Vivo a tres cuadras del estadio de Estudiantes de La Plata, y cada vez que el equipo juega de local la zona se transforma en un hormiguero humano con bahos etílicos. Mucho antes de que el árbitro pite el inicio, las veredas ya están ocupadas por los inconfundibles “trapitos”, nuestros personajes marginales que se autoproclaman guardianes de autos y piden una colaboración —a veces voluntaria, a veces no tanto— a los hinchas que llegan en coches medianos o costosos.
La previa, los trapitos y el “vamos Pincha”
Horas antes del partido, ellos ya están ahí, botellas de cerveza o cajas de vino “tetra” en mano, coreando un entusiasta “¡Vamos Pincha!” para congraciarse empáticamente con los simpatizantes.

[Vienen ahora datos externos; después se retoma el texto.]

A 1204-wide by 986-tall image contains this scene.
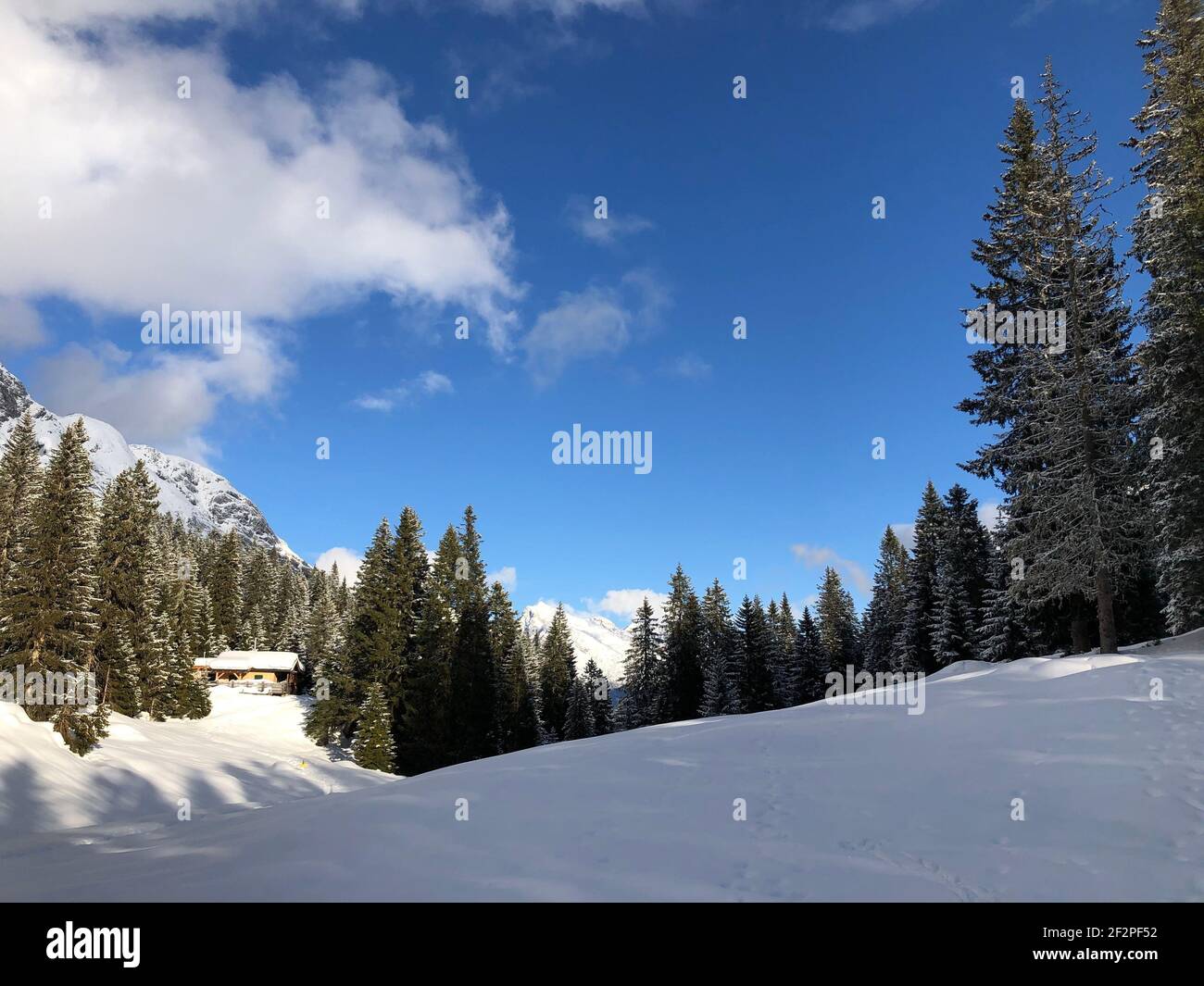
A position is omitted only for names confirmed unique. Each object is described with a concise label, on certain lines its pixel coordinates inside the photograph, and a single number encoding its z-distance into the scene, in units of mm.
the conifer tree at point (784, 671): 54031
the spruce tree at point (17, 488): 38531
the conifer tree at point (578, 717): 61438
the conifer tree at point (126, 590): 40938
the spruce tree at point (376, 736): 36875
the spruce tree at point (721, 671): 50531
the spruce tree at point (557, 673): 65188
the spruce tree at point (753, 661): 51906
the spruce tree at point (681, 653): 54281
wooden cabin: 66812
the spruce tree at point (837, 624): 63656
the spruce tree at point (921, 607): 42750
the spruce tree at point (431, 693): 38312
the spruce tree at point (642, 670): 58688
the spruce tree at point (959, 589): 39031
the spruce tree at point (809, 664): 53188
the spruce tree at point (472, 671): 39000
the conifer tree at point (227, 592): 76062
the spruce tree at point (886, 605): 50688
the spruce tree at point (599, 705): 63844
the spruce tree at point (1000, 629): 29219
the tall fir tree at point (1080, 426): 20625
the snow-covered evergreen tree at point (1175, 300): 19531
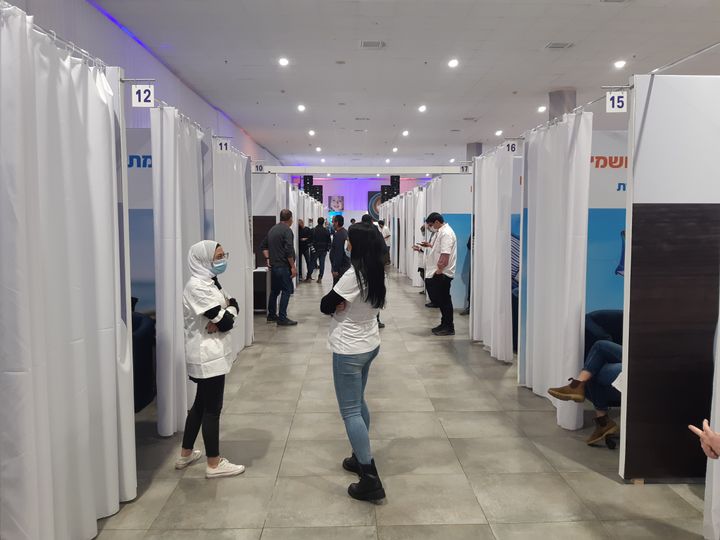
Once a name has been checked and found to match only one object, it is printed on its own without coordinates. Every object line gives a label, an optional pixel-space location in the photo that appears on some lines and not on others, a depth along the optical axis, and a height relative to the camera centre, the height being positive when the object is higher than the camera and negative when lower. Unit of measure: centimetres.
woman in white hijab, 289 -51
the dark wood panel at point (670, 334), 292 -52
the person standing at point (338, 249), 756 -15
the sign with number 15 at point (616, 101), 306 +76
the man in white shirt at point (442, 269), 685 -39
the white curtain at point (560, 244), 381 -5
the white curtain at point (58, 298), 198 -24
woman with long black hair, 272 -47
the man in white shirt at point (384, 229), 1468 +25
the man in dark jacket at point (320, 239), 1275 -1
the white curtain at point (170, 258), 359 -13
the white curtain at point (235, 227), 514 +12
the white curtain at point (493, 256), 548 -19
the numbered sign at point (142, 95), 313 +82
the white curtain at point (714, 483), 245 -112
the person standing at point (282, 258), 747 -26
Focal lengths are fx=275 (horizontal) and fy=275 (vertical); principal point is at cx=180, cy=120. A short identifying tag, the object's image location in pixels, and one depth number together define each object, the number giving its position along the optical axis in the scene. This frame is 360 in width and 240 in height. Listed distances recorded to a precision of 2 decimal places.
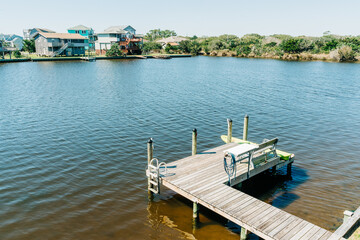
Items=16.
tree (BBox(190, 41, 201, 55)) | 131.74
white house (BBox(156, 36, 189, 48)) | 146.91
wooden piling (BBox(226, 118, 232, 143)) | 17.91
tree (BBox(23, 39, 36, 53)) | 103.44
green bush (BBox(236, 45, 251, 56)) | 119.76
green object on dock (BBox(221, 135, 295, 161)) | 16.36
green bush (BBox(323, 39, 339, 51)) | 103.88
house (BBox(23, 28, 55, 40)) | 121.59
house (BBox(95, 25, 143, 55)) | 110.06
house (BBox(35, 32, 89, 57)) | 94.88
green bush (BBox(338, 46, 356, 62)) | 91.75
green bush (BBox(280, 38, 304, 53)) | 106.56
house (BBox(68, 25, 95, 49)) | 128.12
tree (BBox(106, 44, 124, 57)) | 100.67
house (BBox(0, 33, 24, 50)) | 150.54
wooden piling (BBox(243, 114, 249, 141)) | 19.25
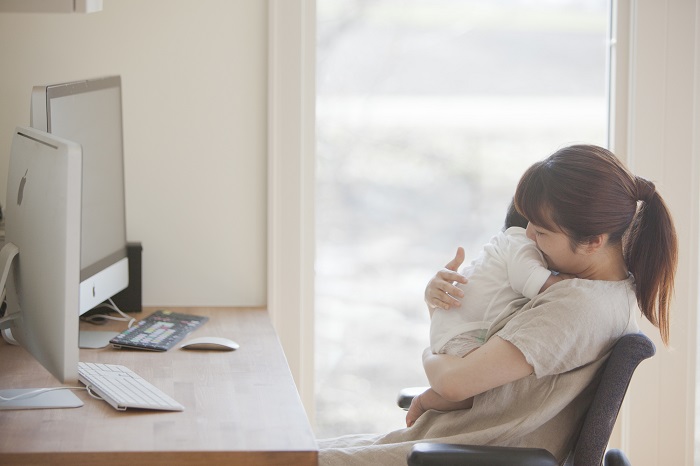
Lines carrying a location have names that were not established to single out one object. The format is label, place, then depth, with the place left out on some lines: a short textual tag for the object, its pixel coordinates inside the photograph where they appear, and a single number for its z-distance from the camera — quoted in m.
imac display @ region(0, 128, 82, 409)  3.05
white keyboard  3.23
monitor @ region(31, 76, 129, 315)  3.46
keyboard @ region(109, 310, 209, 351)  3.63
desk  3.05
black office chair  3.14
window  4.13
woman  3.23
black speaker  3.95
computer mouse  3.63
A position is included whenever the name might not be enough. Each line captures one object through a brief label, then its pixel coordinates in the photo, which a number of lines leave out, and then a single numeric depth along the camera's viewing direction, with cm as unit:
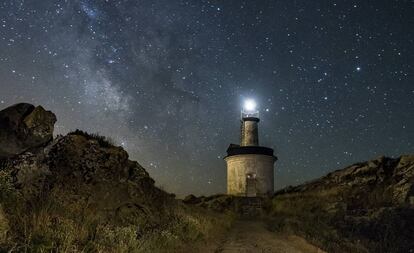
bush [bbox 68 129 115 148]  1249
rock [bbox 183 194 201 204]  3612
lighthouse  4059
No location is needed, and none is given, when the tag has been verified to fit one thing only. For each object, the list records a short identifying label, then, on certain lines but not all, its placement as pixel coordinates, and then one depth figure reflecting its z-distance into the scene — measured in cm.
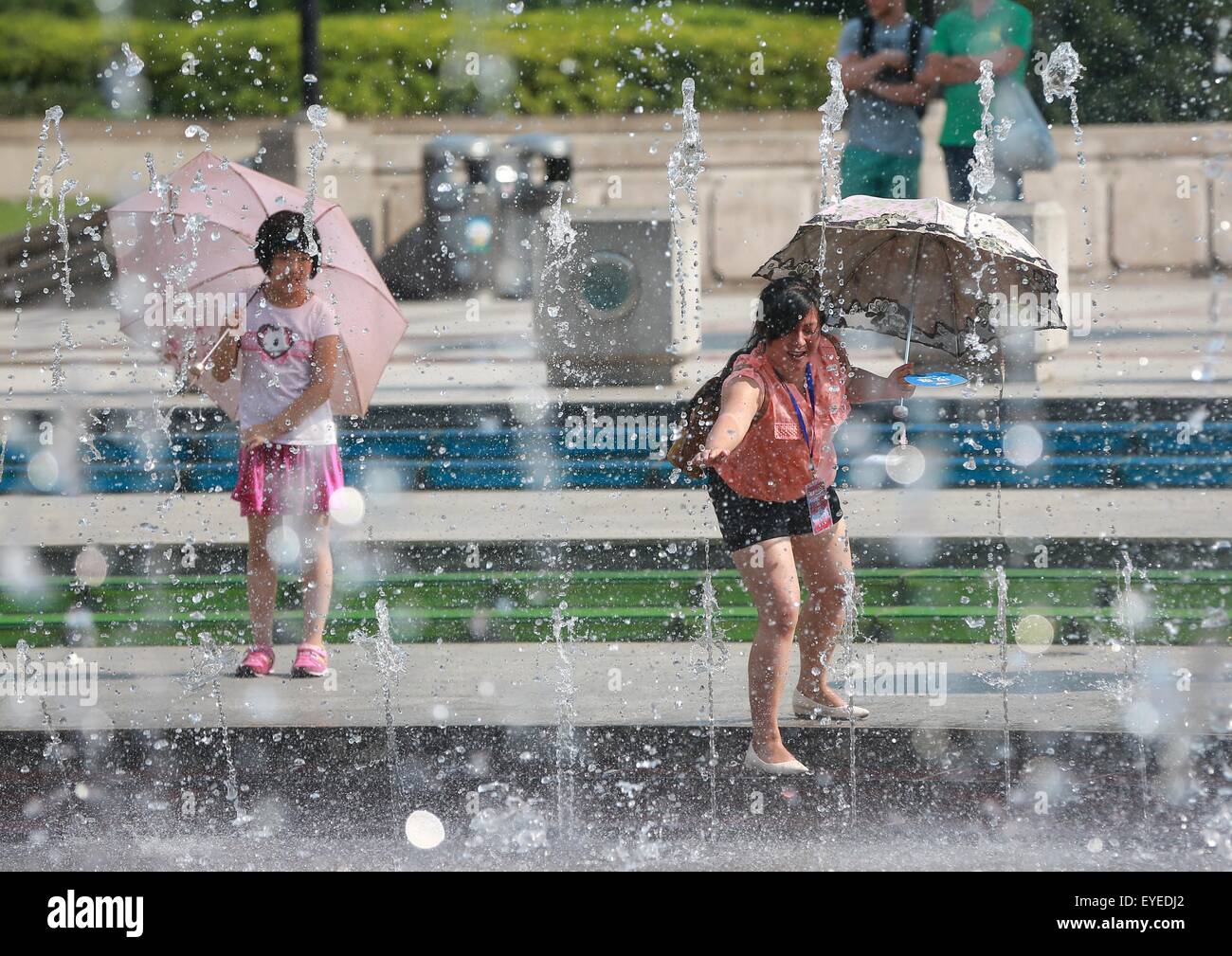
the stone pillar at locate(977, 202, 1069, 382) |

Nadie los necesita realmente, pero tampoco nadie se atreve a confrontarlos. Y, sin embargo, lo que más me llama la atención no es su presencia sino su ánimo: felices, eufóricos, gritando entre ellos, brindando un cariño desbordado a los hinchas como si fueran viejos amigos, con los clásico “fiera”, “maestro”, “capo” y “tigre” o “jefe”.
Curiosamente, los simpatizantes de Estudiantes suelen mostrarse más generosos que los de Gimnasia. Tal vez por pertenecer a un estrato económico más cómodo, o quizás por un miedo más refinado a las represalias. Lo cierto es que la escena se repite: una pequeña comunidad improvisada, unida por el alcohol, la música de fondo y la promesa de una propina.
La química del cariño (gracias Google e IA)
Intrigado, empecé a preguntarme qué hay detrás de esa euforia afectiva. ¿Cómo puede ser que el mismo vino que a algunos los vuelve violentos, a otros los vuelva hermanos del alma?
La respuesta, como casi todo, está en el cerebro.
El alcohol actúa como un depresor del sistema nervioso central, y una de las primeras áreas que “apaga” es el lóbulo frontal, encargado del control de impulsos, la regulación emocional y el juicio social.
Cuando esa región se adormece, bajan las inhibiciones: desaparece el filtro social y aparecen los comportamientos impulsivos, sean agresivos o afectivos.
A esto se suma el estímulo del sistema dopaminérgico mesolímbico, el circuito de recompensa. Allí el cerebro libera dopamina y endorfinas, generando placer, bienestar y una sensación de conexión con los demás. En otras palabras, bajo los efectos del alcohol, uno realmente siente que todo está bien, que el mundo es más amable y que las personas a su alrededor merecen cariño.
Pero eso no es todo: el alcohol también aumenta la liberación de oxitocina, la llamada “hormona del apego”.
Este cóctel químico produce un estado de hiperafectividad momentánea, en el que el cerebro busca fortalecer lazos sociales, aun con desconocidos. El resultado: frases como “hermano, como te quiero” que suenan exageradas, pero nacen de una autenticidad química más que emocional.
Entre el cariño químico y la necesidad humana
En los trapitos de la esquina de casa se condensa una mezcla extraña de marginalidad, supervivencia y afecto improvisado. Sus “vamos Pincha” y sus saludos efusivos no son sólo estrategias de empatía recaudatoria forzada: también son el reflejo de un cerebro bañado en dopamina, oxitocina y desinhibición.
Tal vez no sea del todo falso ese cariño callejero. Quizás, por unos minutos, la neuroquímica logra lo que la sociedad niega: hacer sentir a cualquiera parte de algo. En esas horas previas al partido, cuando el vino todavía calienta el pecho y la pelota aún no empezó a rodar, el barrio se convierte en un experimento social y biológico a cielo abierto.
Ahí, entre trapitos y dopamina, entre el rugido de la hinchada y el eco de los gritos de esquina a esquina, el afecto etílico cobra sentido: es fugaz, sí, pero por un rato nos convence de que todos son hermanos. Aunque sea hasta el próximo partido.